Но ведь это не кто-нибудь, это его красавица Нуала, самая уверенная в себе и жизнерадостная из всего их семейного экипажа, и вот она жмется к нему, совсем как раньше — раньше все они так делали. И он обнимает ее. В его руках она кажется бесплотной, почти невесомой. Вечно он забывает, какие они еще юные и невинные, его дети, какие маленькие и простодушные, какие еще по-ребячьи беззащитные, а потом сам думает — каким же надо быть ослом, чтобы про это забыть? От волос Нуалы исходит резкий химический запах кокоса, и Кевину даже делается не по себе: он хоть не ядовитый, этот ее шампунь? Он целует дочь в макушку — раз, другой.

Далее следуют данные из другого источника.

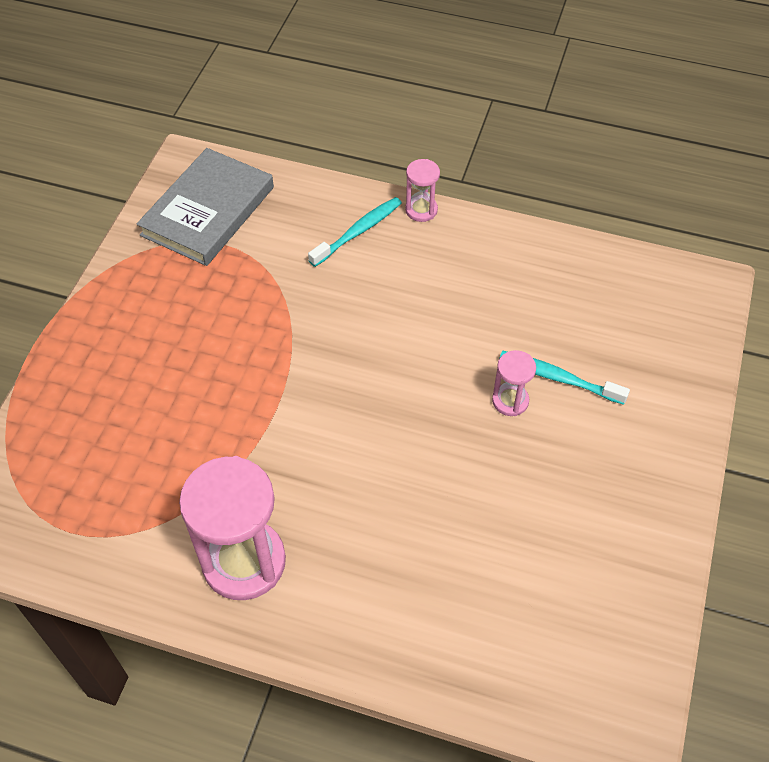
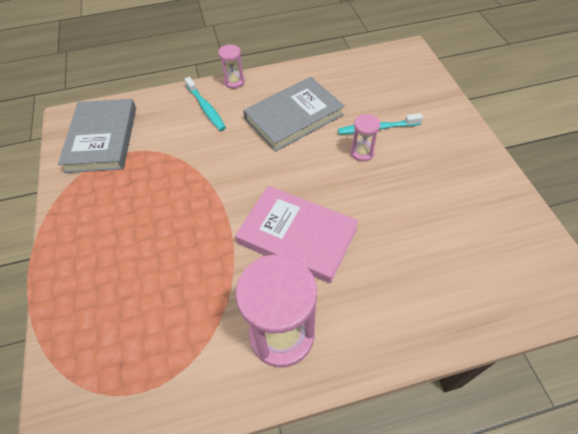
camera: 30 degrees left, 0 degrees up
turquoise toothbrush [308,197,402,267] -> turquoise toothbrush turned 135 degrees clockwise [185,77,226,131]
none -> pink book [235,186,359,283]
none -> grey book [243,77,345,152]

— Боже мой, я сто лет за дверью простояла, — выдавливает Нуала сквозь судорожные всхлипы. Кевин ведет ее на кухню, достает какао и сахар и ставит молоко на плиту.
— Бедняжка, — говорит он. — Как же ты умудрилась дверь изнутри запереть?
— Это Эйдин!
Кевин хлопает ладонью по столешнице. Больно, между прочим.
— Она кинулась на меня с кочергой, — продолжает Нуала. — Хотела меня обжечь, правда.
— Черт возьми! Да что ж вы… — Он сжимает ее плечо. — А Киран где?
— У соседей.
Кевин вздыхает.
— А Эйдин где сейчас?
— Не знаю и знать не хочу.
Желание отомстить за пострадавшую дочь — ее же чуть было не обожгли, а потом выставили из дому на арктический мороз! — и немедленно схватить за шиворот обидчицу, сорвать зло за весь этот дурдом на своей умной, сложной, вечно несчастной девчонке охватывает Кевина с такой силой, что пол буквально уходит из-под ног. Он взлетает вверх по лестнице, перемахивая жилистыми ногами бегуна через две, а то и через три ступеньки враз, и бросается к двери Эйдин, куда вход строго воспрещен для всех Гогарти, пока не постучишь дурацким кодовым стуком и вежливо не попросишь разрешения.